Transcribed page contents:

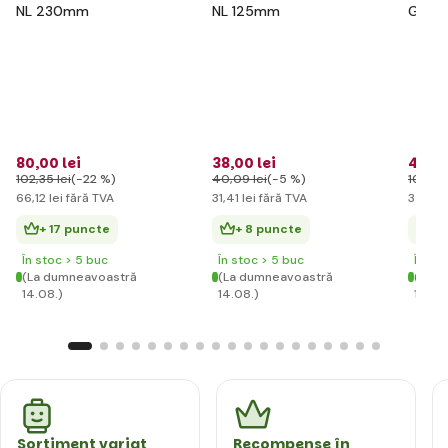
NL 230mm
NL 125mm
Globb
pentru
flori r
80
,00 lei
38
,00 lei
42
,59
102
,35 lei
(-22 %)
40
,09 lei
(-5 %)
102
,35 
66
,12 lei
fără TVA
31
,41 lei
fără TVA
35
,20 
+ 17 puncte
+ 8 puncte
+ 
În stoc > 5 buc
În stoc > 5 buc
În st
(La dumneavoastră
(La dumneavoastră
(La d
14.08.)
14.08.)
14.08
Sortiment variat
Recompense în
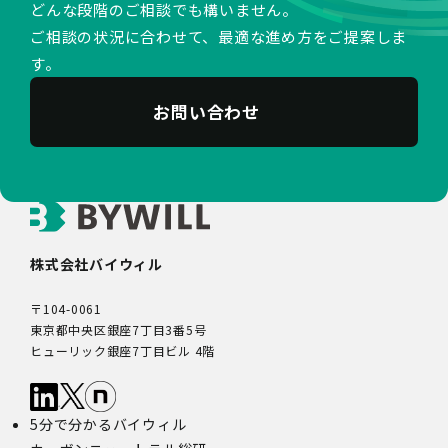
どんな段階のご相談でも構いません。
ご相談の状況に合わせて、最適な進め方をご提案しま
す。
お問い合わせ
株式会社バイウィル
〒104-0061
東京都中央区銀座7丁目3番5号
ヒューリック銀座7丁目ビル 4階
5分で分かるバイウィル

▶ _WHAT THE TASK REQUIRES_: Once you find the line that contains "Recompense în", reproduce it and every line after it through the end of the entries above, exactly as written, with no pictures.

▶ _ANSWER SECTION_:
Recompense în
どんな段階のご相談でも構いません。
ご相談の状況に合わせて、最適な進め方をご提案しま
す。
お問い合わせ
株式会社バイウィル
〒104-0061
東京都中央区銀座7丁目3番5号
ヒューリック銀座7丁目ビル 4階
5分で分かるバイウィル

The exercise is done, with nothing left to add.